Dateline August 13, 2021, Raleigh and Family
We had planned a trip north, time with the family in Raleigh first, then a week in Pinehurst to play in the North-South Senior, then up to Cape Cod to see Janice's Aunt Margaret and Uncle Bill, and on to New Hampshire for her sister Connie and her husband Lee. Raleigh, and the family, came first.
Arriving at Kieran's. We pulled in and were met by Kieran and her dog Rocky. We have always thought of Rocky as our family pet; she has had him since her college days at Florida State. He has slowed down a little over the years, though we have to admit, so have we.


John's brother-in-law Parker, the husband of John's late sister Carol, had arrived the night before with his close friend Donna and their sixteen-year-old golden retriever, Cooper.

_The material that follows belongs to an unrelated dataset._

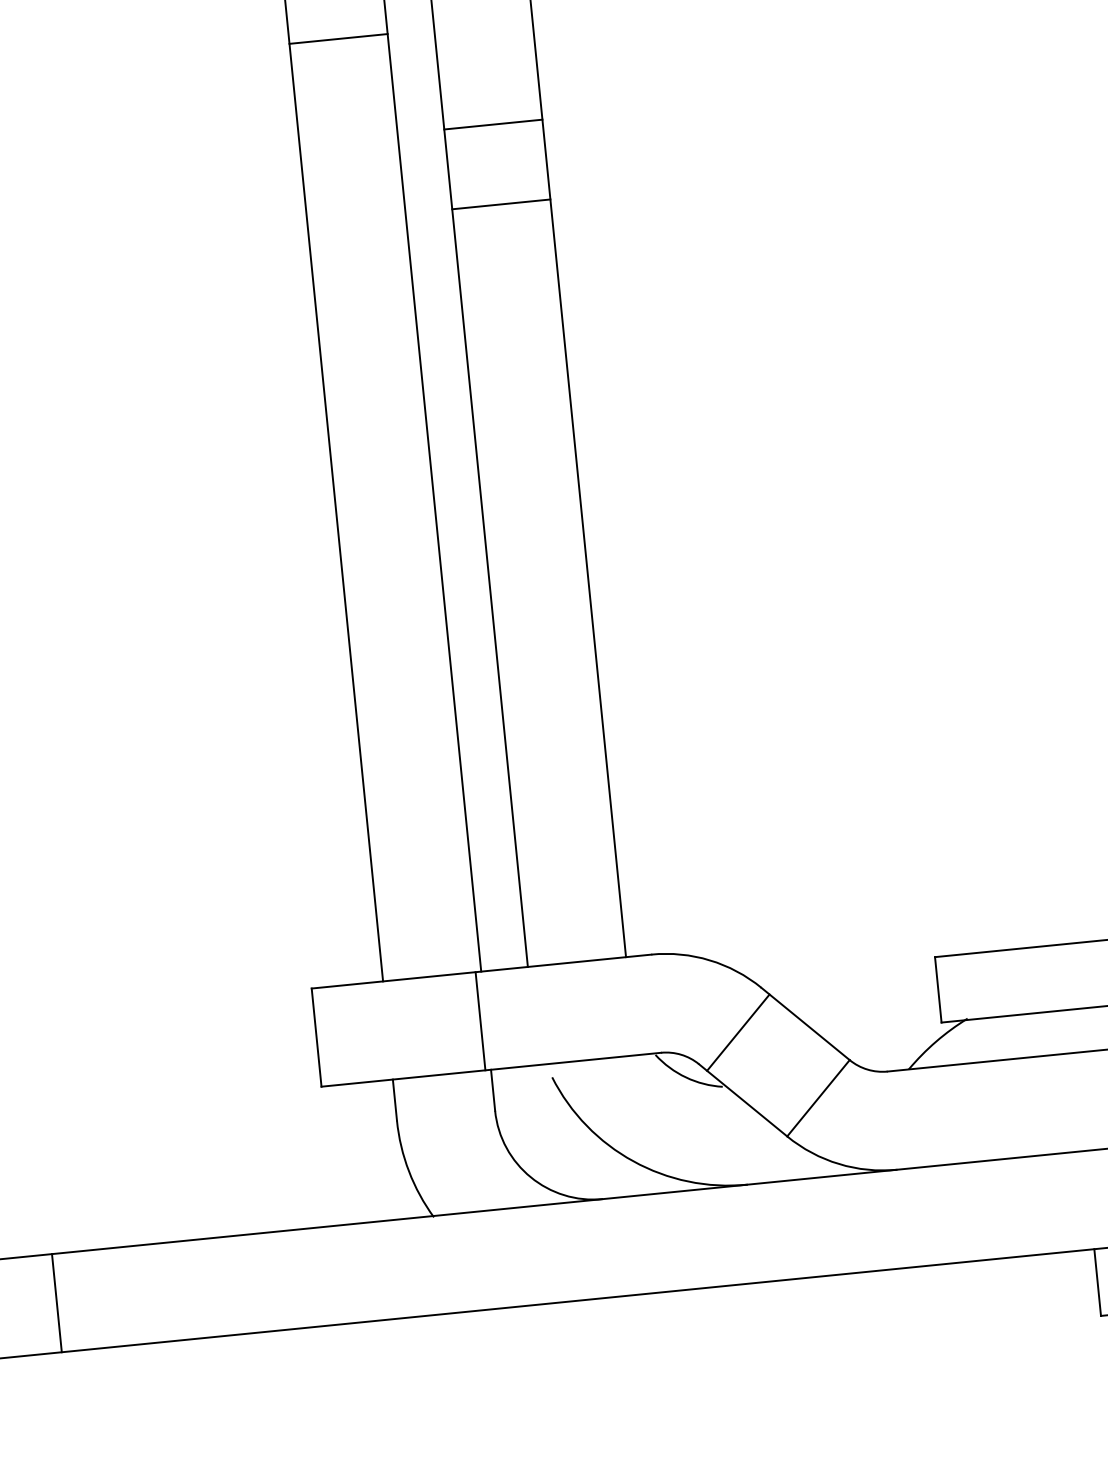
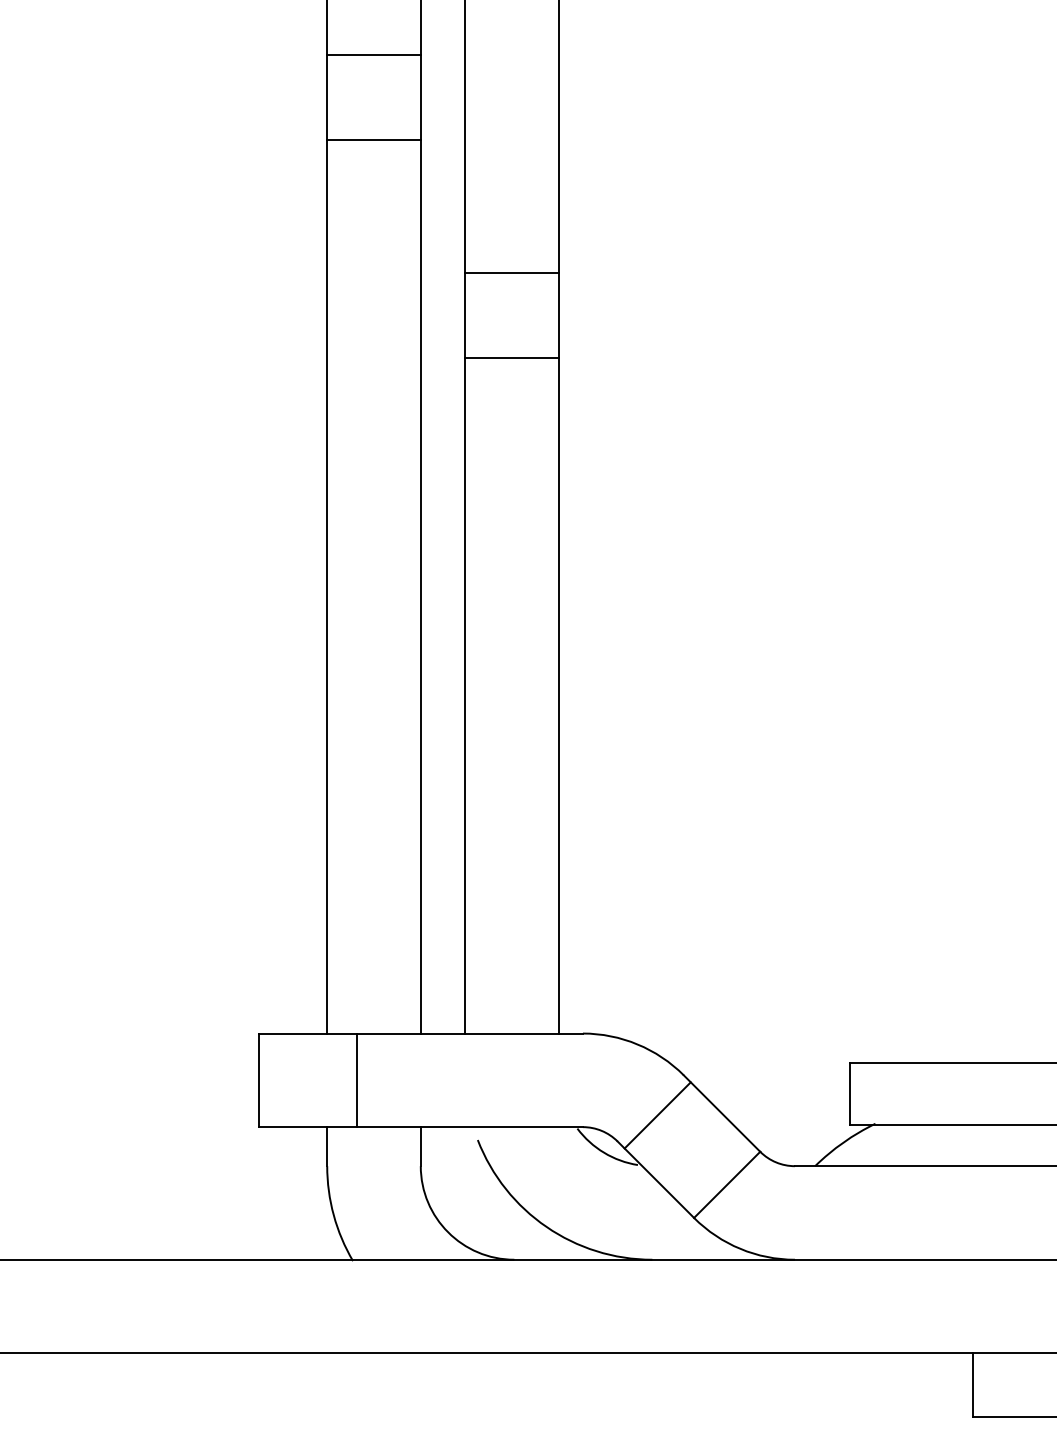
line: (492, 124) -> (511, 273), moved
line: (500, 204) -> (511, 358), moved
line: (480, 1021) -> (357, 1080), moved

Then it was time to start celebrating a family get-together. John's son Courtney, his wife Amanda, and their two daughters, Izzy and Finley, came over for dinner, along with Kieran and Amanda's good friends Liz and Tim. The next evening Courtney and Amanda had the whole crew over for dinner and drinks, and a good deal of wine was enjoyed.

Will's celebration of life. John's brother Will had passed away earlier in July, and the real reason we had come north when we did was to gather as a family and celebrate his life. He was William Frederick Wilson II, born in 1949 and gone on the thirteenth of July, a loving husband, father, brother, uncle, grandfather, and great-uncle. The afternoon held a great deal, love and sorrow and tears, and just as many laughs. No one could throw a party the way Willie could; they were legendary.

The service was the family's own. We opened with "Amazing Grace." John gave the eulogy, and Kieran read from the Bible, the twenty-third Psalm, John 14, and the lines from Ecclesiastes 3 about a time for everything. Courtney and Amanda's girls, Izzy and Finley, said the Kaddish, the Jewish prayer for the dead. James and Mary's two, Collin and Liza, who are in a full Mandarin immersion program at school, gave Will a sendoff in Mandarin. John and Parker offered their tributes to Willy, the kind only a brother and a brother-in-law can give, full of stories. We all said the Lord's Prayer, Janice closed, and we sent him off with Frank Sinatra and "I Did It My Way." It was all so well done. Will would have been thrilled.
Beaver's Dam at Falls Lake. Falls Lake sits just outside Raleigh and makes a wonderful spot for a picnic, a swim, or an afternoon of floating with kayaks and paddleboards. Kieran, James, and Courtney and their families and friends make a regular thing of Sunday trips out there, for the water, the gabbing, the food, and the drink.



The lake itself owes its existence to hard experience. The Neuse River used to flood badly, doing real damage to roads, railroads, farms, and businesses, so the Army Corps of Engineers built the Falls Lake dam to hold the water back. Work began in 1978 and was finished in 1981, and on top of the recreation, the lake now handles flood control, water supply, water quality, and fish and wildlife.
A USGA qualifier, and Wildwood Green. Janice has gone to qualifying for the USGA Senior Women's Amateur for years now, getting through some years and not others. This year there was a qualifying site right in Chapel Hill, next door to Raleigh, which was convenient with Pinehurst coming the following week. She did not get through this time, but there will be another chance next year.
With the extra time on our hands, we played Wildwood Green Golf Club up in northern Raleigh. It was a fine, challenging course, with a lot of hilly lies of the sort you do not often find in Florida, where eighteen feet of elevation counts as a mountain. The setting was lovely, with handsome homes looking down over the holes.



James's friends, and the family. It was a fun week of family togetherness, and Friday night was no exception. James and Mary were heading down to the North Carolina shore for a week with Liza and Collin, and two of James's closest friends from Seaford High School on Long Island came to join them. Will came down from Beacon, New York, and Kevin from Farmingdale, out on the Island, with his two children, Abigail and Travis. We still laugh that James's grand plan after high school had been to move to England and open a pub near where his friend Will's father lived. Life takes its turns. James is a software development manager now, Will makes documentaries, and Kevin teaches math.




The final night, Shabbat. For our last evening, Amanda and Courtney had us over for Friday night dinner and Shabbat. It was a lovely close to the week, and we said our goodbyes all around, since we were leaving for Pinehurst first thing in the morning.


It had been a full week, the kind that holds grief and joy in the same hand, and we were grateful for every part of it. In the morning we pointed the car toward Pinehurst.